The Washington Post reports that separate House committees drafted the two bills, which would no longer penalize Americans for not having insurance but instead would encourage them to keep it by allowing insurers to impose a 30 percent surcharge for those who have a gap between health plans.
The biggest deal is that young adults would still be able to remain on their parents’ insurance plans until they turned 26 years old, and insurers would still be forbidden to deny coverage or charge more to people with pre-existing medical conditions. The downside is that Planned Parenthood would take a hit and would no longer be eligible for Medicaid or federal family-planning grants.

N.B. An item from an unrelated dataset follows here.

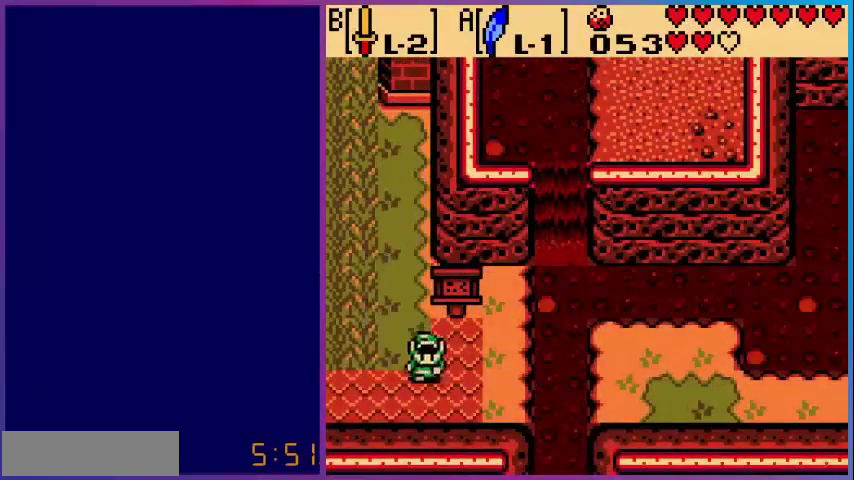
{"buttons": [], "events": [[80, "DPAD_DOWN", "up"], [200, "DPAD_UP", "down"], [320, "DPAD_RIGHT", "up"], [440, "DPAD_UP", "up"]]}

The bills were introduced Monday night, and they represent the first attempt by Republicans to abolish the ACA.
Republicans now must gain enough votes, both within the House and the Senate, to get their plan to go through.
According to the Post, four Republican senators said they would oppose any new plan that would leave millions of Americans uninsured.

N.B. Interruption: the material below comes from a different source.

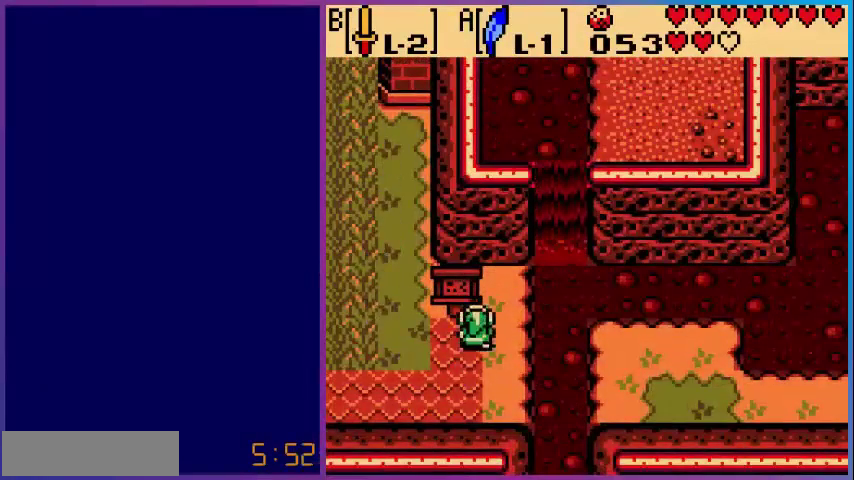
{"buttons": [], "events": [[80, "A", "down"], [280, "A", "up"]]}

“We will not support a plan that does not include stability for Medicaid-expansion populations or flexibility for states,” Sens. Rob Portman (R-Ohio), Shelley Moore Capito (R-W.Va.), Cory Gardner (R-Colo.) and Lisa Murkowski (R-Alaska) wrote in a letter to Senate Majority Leader Mitch McConnell (R-Ky.).
From the Post:
The four senators were split on exactly what proposals would meet their standards, but with 52 Republicans, McConnell would not have enough votes to pass repeal without the support of at least two of them.
Democrats, meanwhile, have given no indication that they intend to work with Republicans, and top party leaders decried the GOP plan Monday as a betrayal of everyday Americans. “Trumpcare doesn’t replace the Affordable Care Act; it forces millions of Americans to pay more for less care,” said Senate Minority Leader Charles E. Schumer (D-N.Y.).
In particular, the plan to target Planned Parenthood has already generated fierce pushback from Democrats and doubts from some Republicans who have noted that federal funds are already barred from funding abortions and that Planned Parenthood provides routine medical care to millions of American women.
The Congressional Budget Office still needs to do an analysis on the legislation, and House Minority Leader Nancy Pelosi (D-Calif.) said Monday that Republicans should not move the legislation through committees without that analysis.
“The American people deserve to see what Republicans are trying to do to their health care,” Pelosi said.